- Required work
Copy the rows below word for word, omitting the pictures.

- Data rows
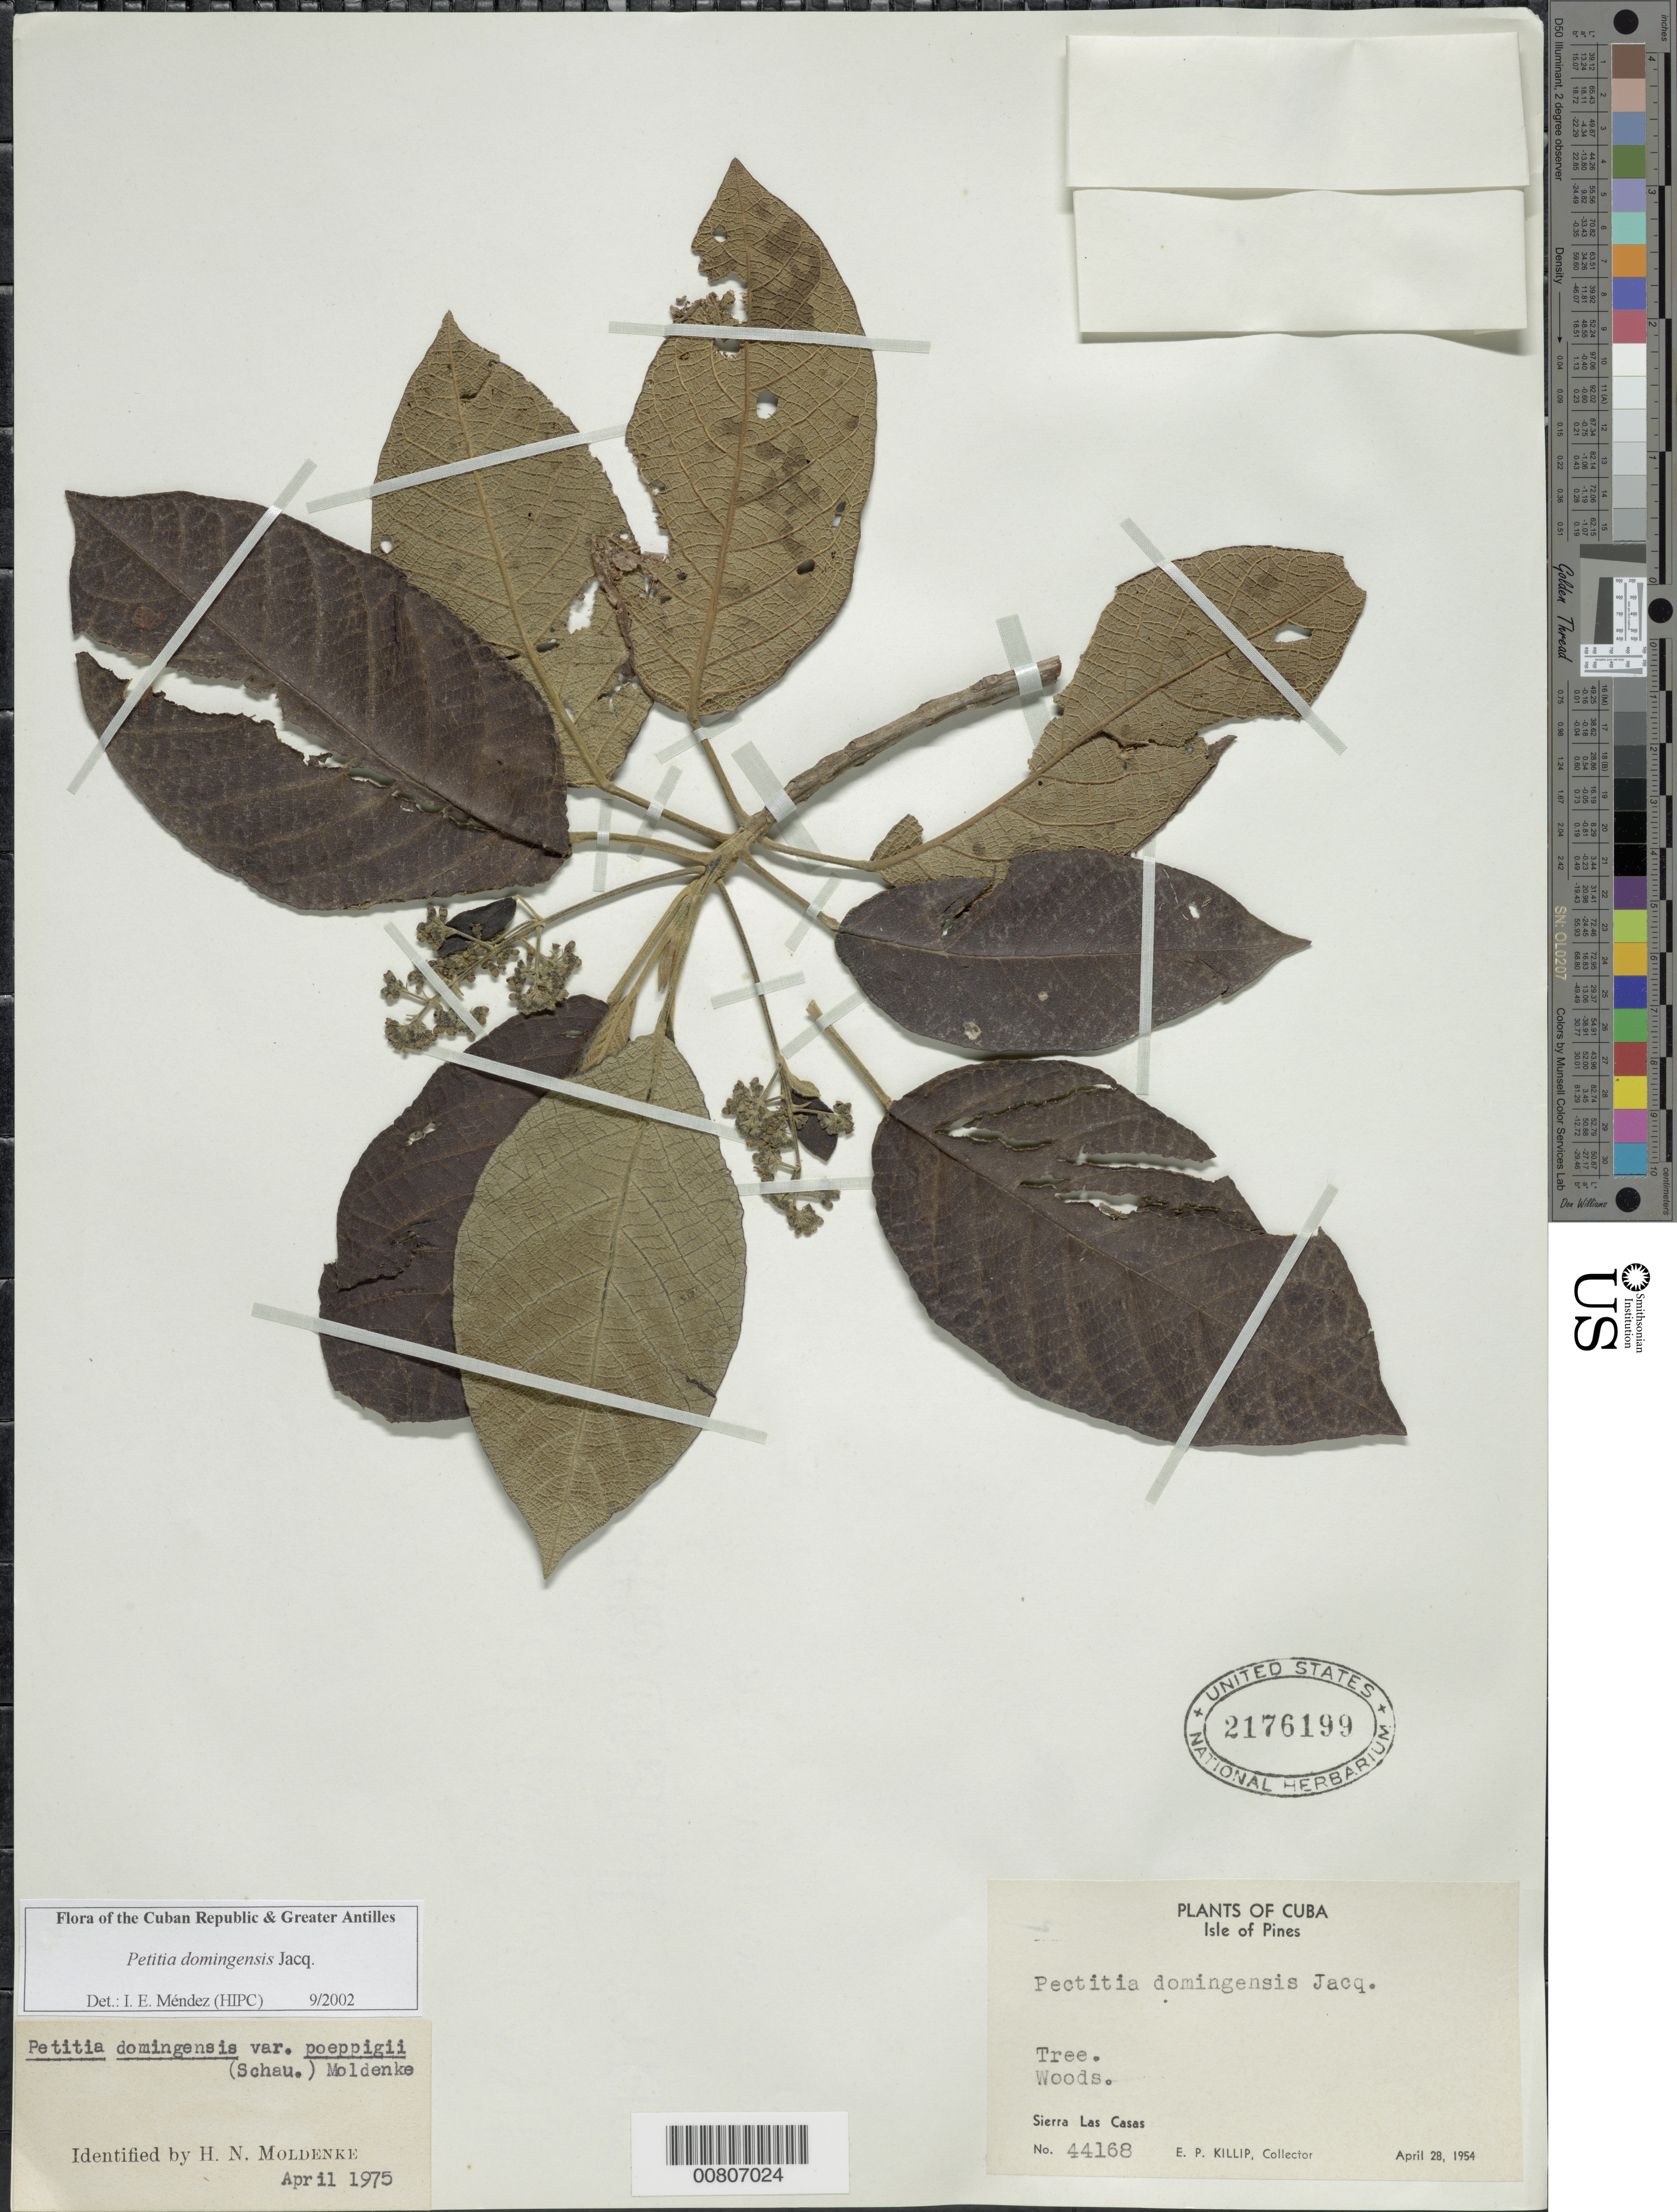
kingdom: Plantae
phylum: Tracheophyta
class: Magnoliopsida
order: Lamiales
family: Lamiaceae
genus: Petitia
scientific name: Petitia domingensis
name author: Jacq.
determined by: Méndez, Isidro E., (HIPC)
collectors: E. P. Killip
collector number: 44168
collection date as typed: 28 Apr 1954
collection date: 1954-04-28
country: Cuba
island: Isla de la Juventud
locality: Isle of Pines [Isla de la Juventud]; Sierra Las Casas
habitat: Woods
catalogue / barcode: US 2176199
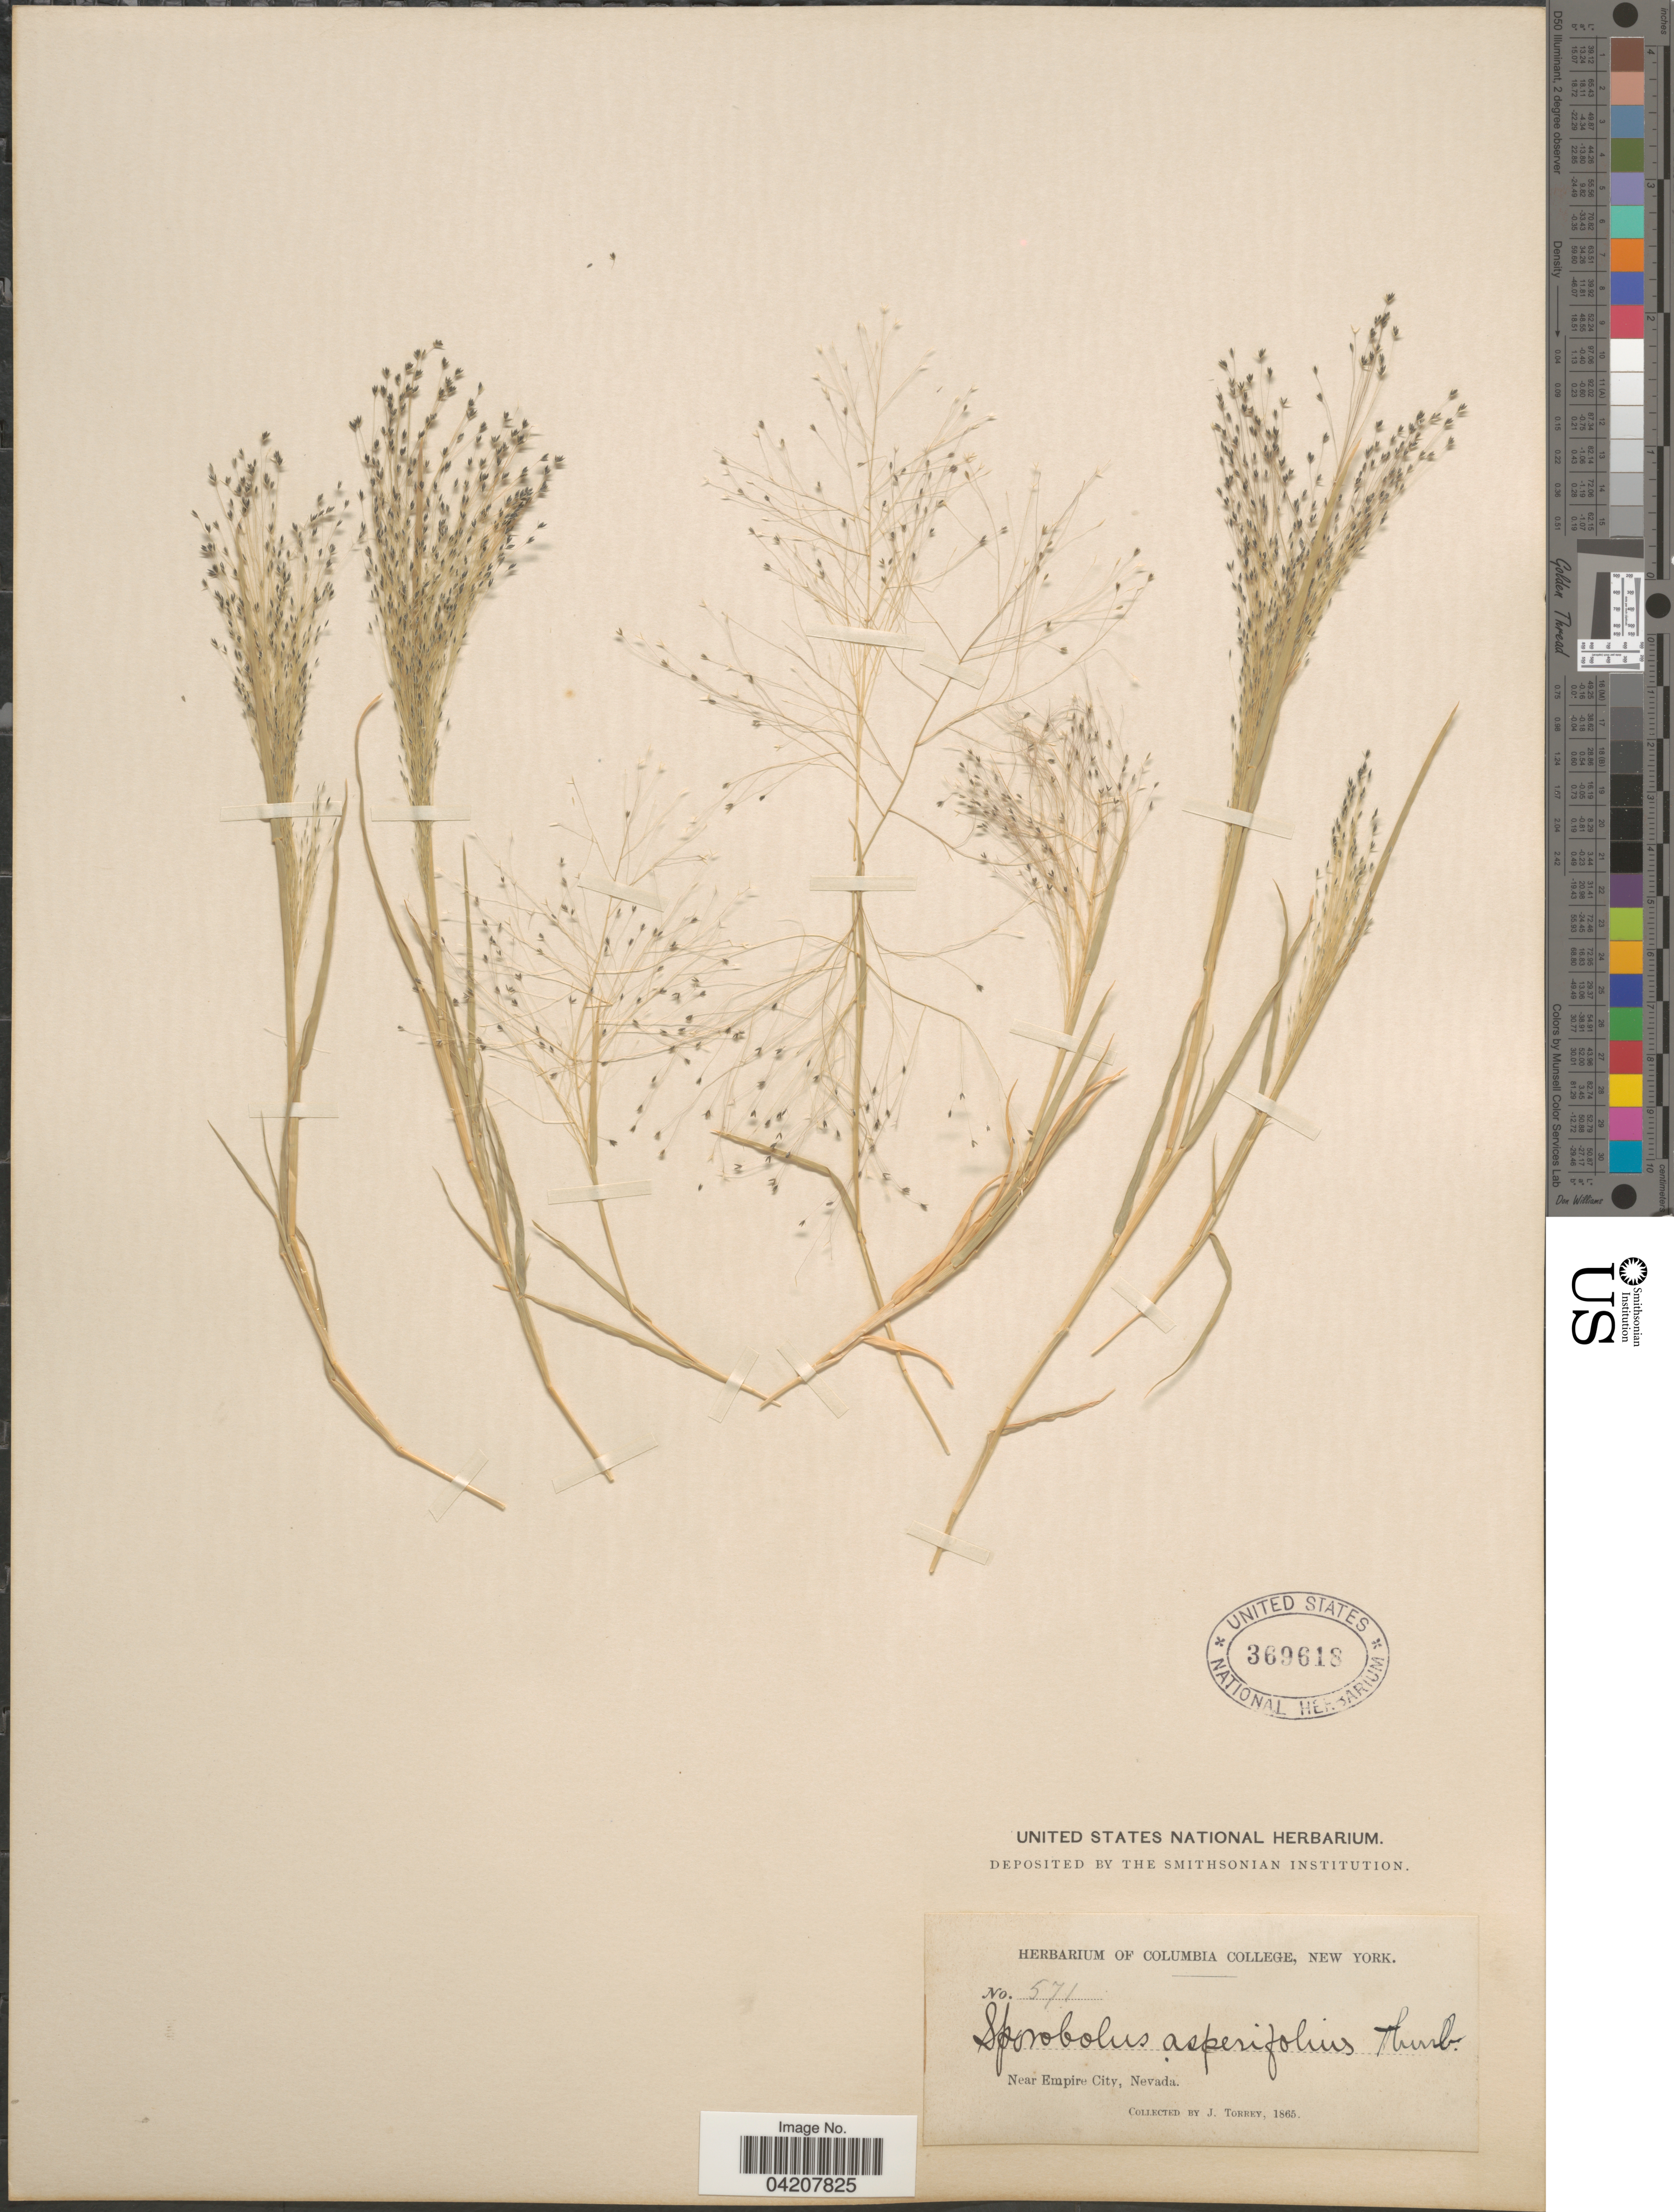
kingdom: Plantae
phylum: Tracheophyta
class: Liliopsida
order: Poales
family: Poaceae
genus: Muhlenbergia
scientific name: Muhlenbergia asperifolia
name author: (Nees & Meyen ex Trin.) Parodi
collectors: J. Torrey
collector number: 571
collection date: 1865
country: United States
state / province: Nevada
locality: Near Empire City.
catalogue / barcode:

- Task result
kingdom: Plantae
phylum: Tracheophyta
class: Magnoliopsida
order: Lamiales
family: Lamiaceae
genus: Petitia
scientific name: Petitia domingensis
name author: Jacq.
determined by: Méndez, Isidro E., (HIPC)
collectors: E. P. Killip
collector number: 44168
collection date as typed: 28 Apr 1954
collection date: 1954-04-28
country: Cuba
island: Isla de la Juventud
locality: Isle of Pines [Isla de la Juventud]; Sierra Las Casas
habitat: Woods
catalogue / barcode: US 2176199
kingdom: Plantae
phylum: Tracheophyta
class: Liliopsida
order: Poales
family: Poaceae
genus: Muhlenbergia
scientific name: Muhlenbergia asperifolia
name author: (Nees & Meyen ex Trin.) Parodi
collectors: J. Torrey
collector number: 571
collection date: 1865
country: United States
state / province: Nevada
locality: Near Empire City.
catalogue / barcode:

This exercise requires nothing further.